Data to process -
· · · · · · ·

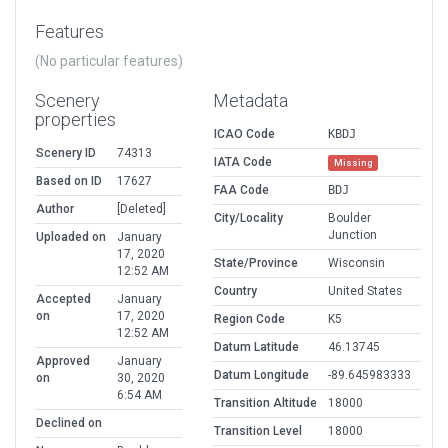
Features
(No particular features)
Scenery
Metadata
properties
ICAO Code
KBDJ
Scenery ID
74313
IATA Code
Missing
Based on ID
17627
FAA Code
BDJ
Author
[Deleted]
City/Locality
Boulder
Junction
Uploaded on
January
17, 2020
State/Province
Wisconsin
12:52 AM
Country
United States
Accepted
January
on
17, 2020
Region Code
K5
12:52 AM
Datum Latitude
46.13745
Approved
January
Datum Longitude
-89.645983333
on
30, 2020
6:54 AM
Transition Altitude
18000
Declined on
Transition Level
18000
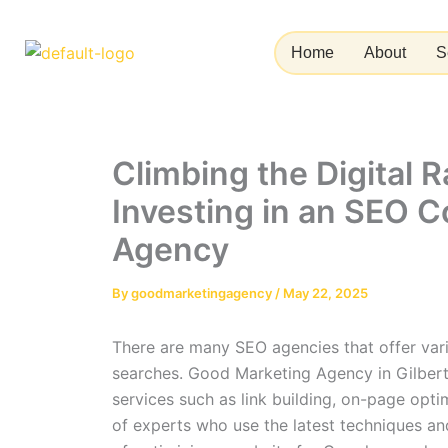
Skip
to
Home
About
S
content
Climbing the Digital 
Investing in an SEO 
Agency
By
goodmarketingagency
/
May 22, 2025
There are many SEO agencies that offer vario
searches. Good Marketing Agency in Gilbert
services such as link building, on-page opt
of experts who use the latest techniques and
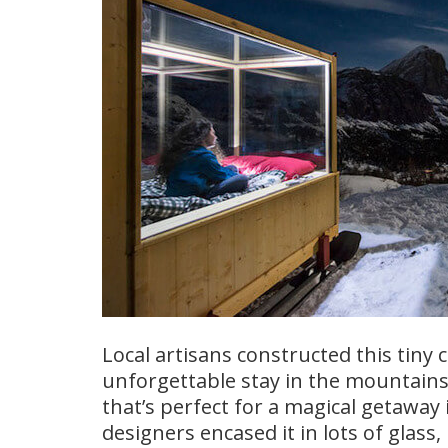
Local artisans constructed this tiny c
unforgettable stay in the mountains.
that’s perfect for a magical getawa
designers encased it in lots of glass, 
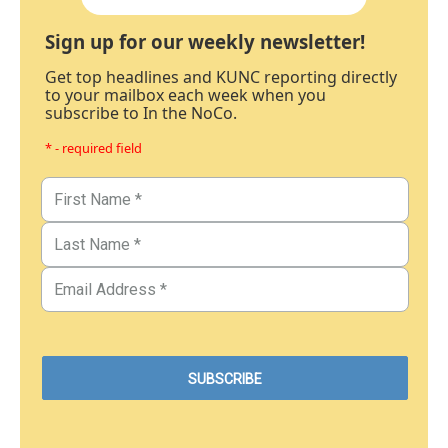
Sign up for our weekly newsletter!
Get top headlines and KUNC reporting directly
to your mailbox each week when you
subscribe to In the NoCo.
* - required field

· · · · · · ·

Job - Could you transcribe all of the data exactly and omit the pictures?

Answer box -
Features
(No particular features)
Scenery
Metadata
properties
ICAO Code
KBDJ
Scenery ID
74313
IATA Code
Missing
Based on ID
17627
FAA Code
BDJ
Author
[Deleted]
City/Locality
Boulder
Junction
Uploaded on
January
17, 2020
State/Province
Wisconsin
12:52 AM
Country
United States
Accepted
January
on
17, 2020
Region Code
K5
12:52 AM
Datum Latitude
46.13745
Approved
January
Datum Longitude
-89.645983333
on
30, 2020
6:54 AM
Transition Altitude
18000
Declined on
Transition Level
18000
Skip
to
Home
About
S
content
Climbing the Digital 
Investing in an SEO 
Agency
By
goodmarketingagency
/
May 22, 2025
There are many SEO agencies that offer vario
searches. Good Marketing Agency in Gilbert
services such as link building, on-page opt
of experts who use the latest techniques and
Local artisans constructed this tiny c
unforgettable stay in the mountains.
that’s perfect for a magical getawa
designers encased it in lots of glass, 
Sign up for our weekly newsletter!
Get top headlines and KUNC reporting directly
to your mailbox each week when you
subscribe to In the NoCo.
* - required field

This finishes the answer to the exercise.